Both evaluation criteria are important: at the macro level you assess whether the integration of learning and business strategy is best implemented; at the micro level, you compare the adopted programmes and decide which ones to focus on and which ones to modify. For both criteria, Winghard considers the following four metrics to measure ROL:

  • Financial performance
  • Increased productivity
  • Development of target competencies
  • Growth catalysts.

The last point is worth thinking about: a growth catalyst can be an employee who, after training, is able to find an unexpected solution for a product development, or a sales manager who discovers a new profitable market niche. From the action of an individual, benefits can accrue to the whole company: if no man is an island, no corporate function is separate from the others. 

CLOs, CFOs and managers: many tools for a concert

It is clear that the role of HR is the pivot on which the business philosophy revolves. A frontline manager can consider what skills would improve the performance of his or her team, just as a CEO can choose the best strategy for seizing market opportunities.

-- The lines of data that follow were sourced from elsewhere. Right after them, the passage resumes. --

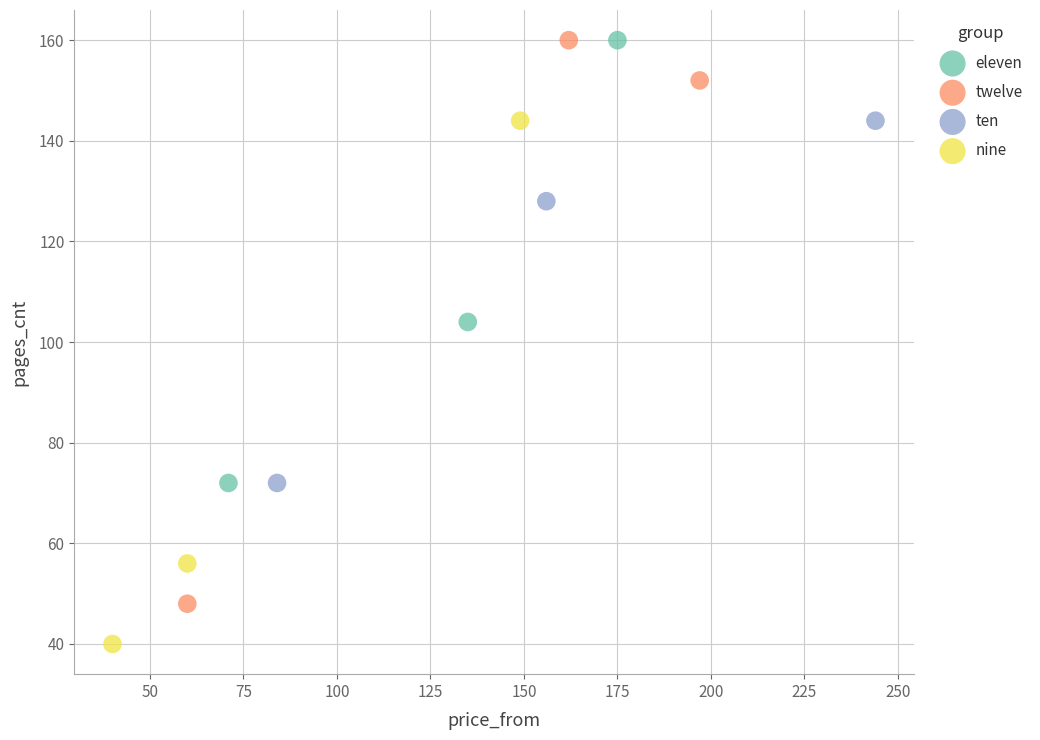

What are all the series names shown in the legend?

eleven, twelve, ten, nine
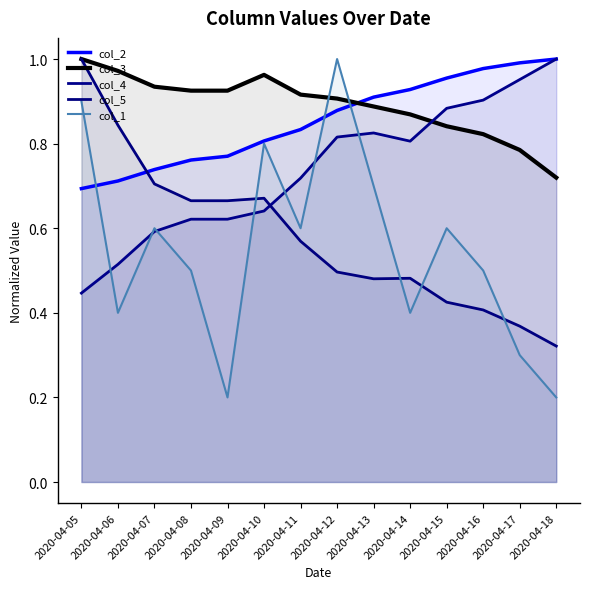

Where do col_1 and col_2 first cross each other?

2020-04-05 and 2020-04-06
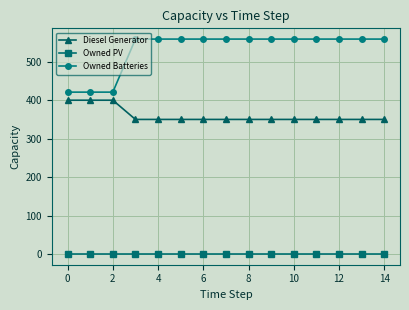

What are all the series names shown in the legend?

Diesel Generator, Owned PV, Owned Batteries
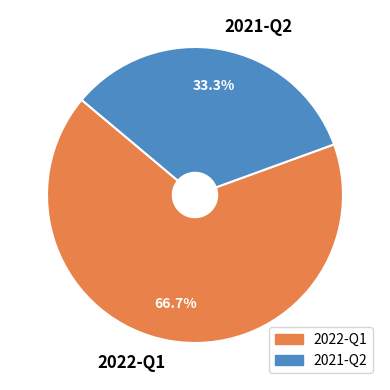

Approximately how many times larger is the value at 2022-Q1 compared to 2021-Q2?

2.0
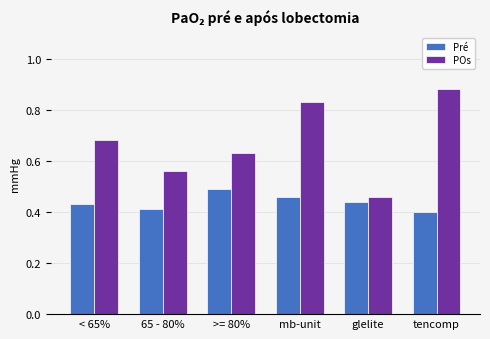

Which series has the largest total across all categories?

POs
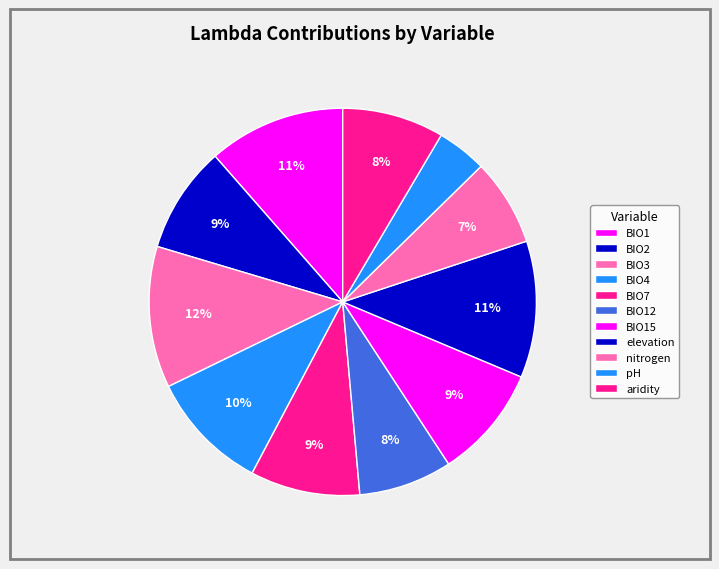

What is the smallest slice in the pie chart?

pH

Both actions risk not actively involving all functions in the company if they are not translated into a corporate philosophy that considers competencies as the most valuable intangible asset. The contribution of Human Resources and its CLO can be summarised as follows:

  • Assess what necessary skills are lacking in the company
  • Define how to acquire them: personnel selection and/or training
  • Choose which training methods to provide to new or existing staff
  • Measure the progress of training
  • Provide useful reports for the overall evaluation of the CILS programme. 

In order to be effective, it is necessary that this procedure receives input and feedback from those who will use these competences. It is the managers who manage the teams - sales as well as design; customer care as well as marketing - who can confirm the HR assessments, as well as point out some gaps. It is in the field that you can see whether the planning has been far-sighted. Team leaders are no exception. Well-defined skills are required for team management itself:    

  • Communication skills 
  • Emotional intelligence
  • Organisational skills
  • Delegation skills
  • Open-mindedness
  • Problem-Solving skills
  • Aptitude for Decision-Making

The requirements of a good team leader must also be considered and developed, so that his or her team can be managed at its best.

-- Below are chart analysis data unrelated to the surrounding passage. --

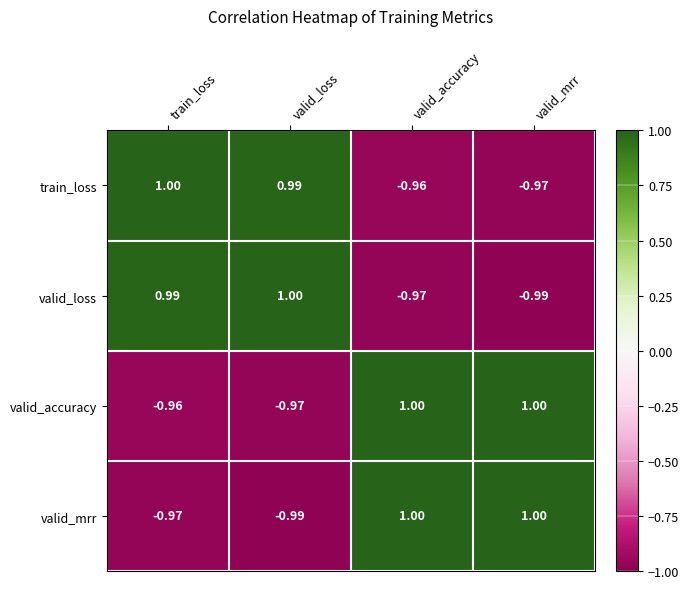

Which series has the largest total across all categories?

valid_accuracy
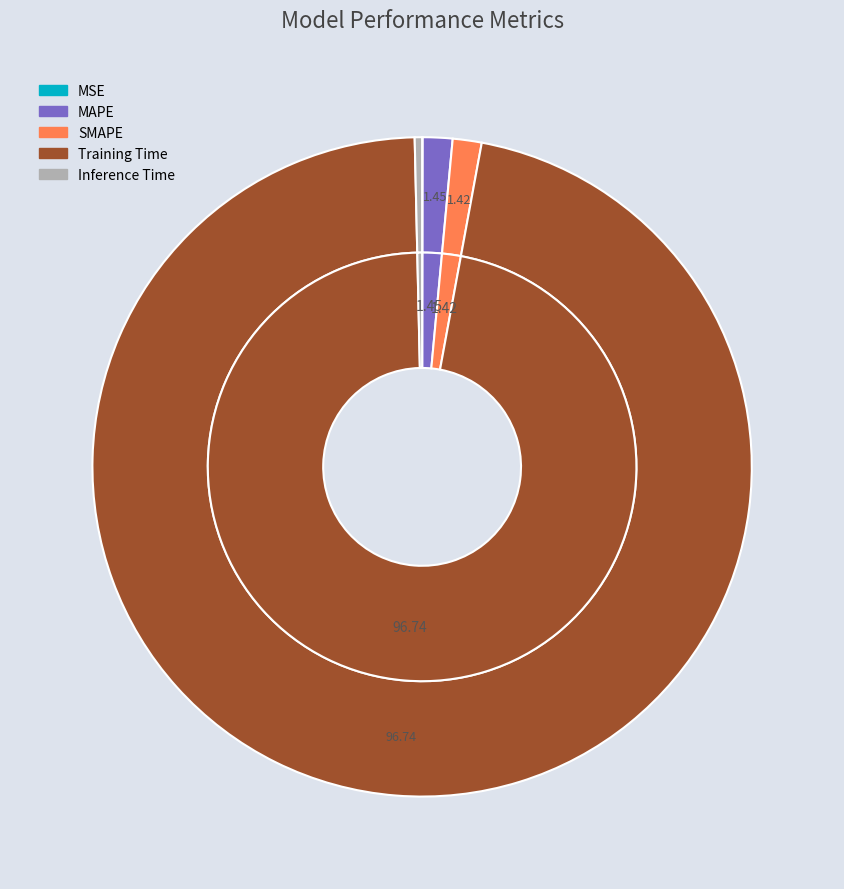

To the nearest percent, what portion does SMAPE represent?

1%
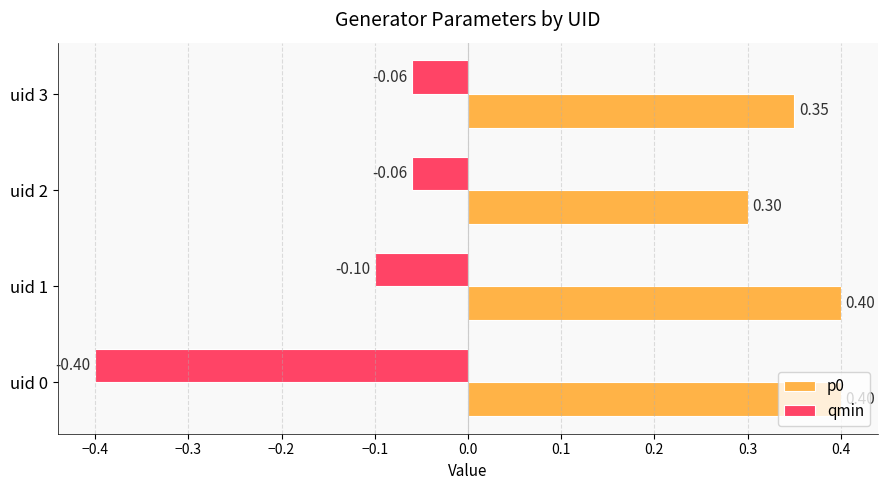

Rank the series by their average value, from highest to lowest.

p0, qmin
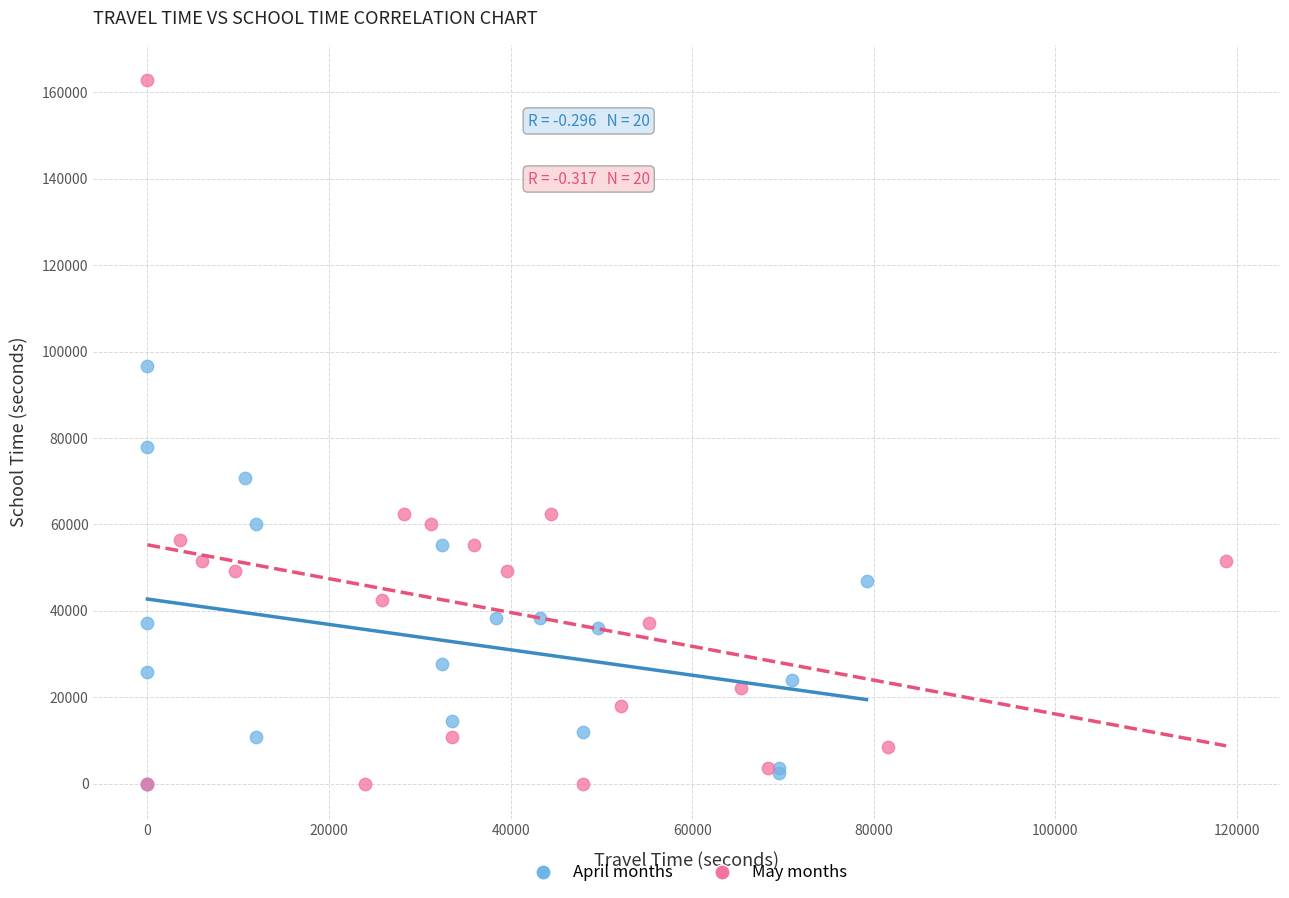

Which series has the widest spread of Y values?

May months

Finally, with CLOs and managers understanding which competencies to develop and which to prioritise, the question of investment remains. How to evaluate it, when to make it and how to classify it is the domain of the CFO and his office. Especially if - as it should be in a Learning Organisation -, disbursements and revenues exceed the budget of the individual manager. Here the decisions are about:

  • Investment
  • Financing
  • Dividends

For financial managers, it is not only the actual amount of the investment that matters, but also its duration: all other things being equal, a capital investment, i.e. one that is capable of producing benefits, is more likely to receive more funds than a working capital investment, whose effects will be exhausted in the short term. This is as important as it is intuitive: it is like the story of the man who is better taught how to fish than given a fish every day.
However, it is financing decisions that tip the balance: a company that has to resort to financing may be more cautious about investing in training. Although investment remains a good choice: if I barely have the fishing gear to myself, I will be more reluctant to teach someone how to fish. 

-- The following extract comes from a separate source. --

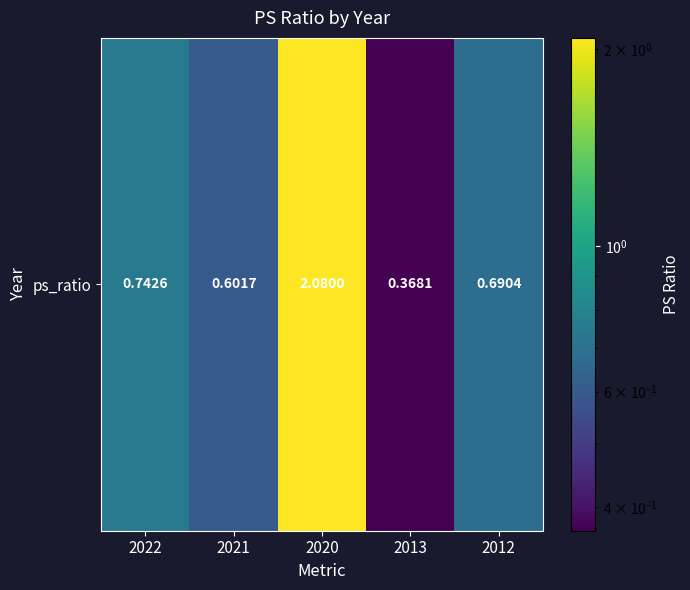

Where is the data nearest to the value 1?

2022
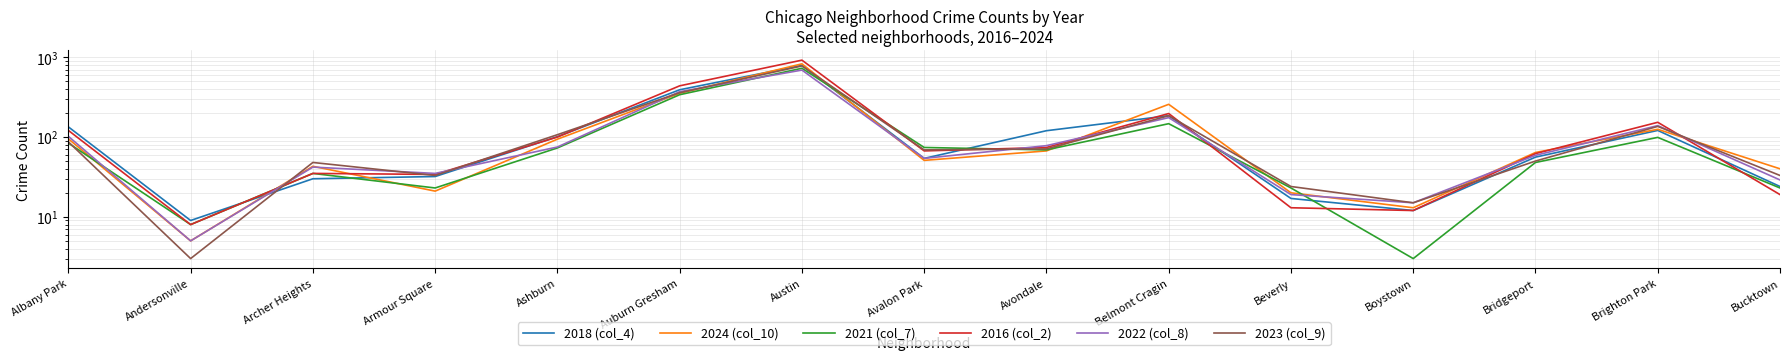

What is the smallest value displayed?

3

Ultimately, it remains to decide what to do when the investment pays off. Of course, this is a happy problem that all companies would like to have: we have skilled fishermen, plenty of fish and we have to decide how to cook them. What is important is that the other functions are aware of this aspect too: how to distribute the profits among the stakeholders? Similarly, how should the benefits of a training programme be shared? A proposal that brings together HR, team leaders, CFO and CEO sounds like a flawlessly executed symphony.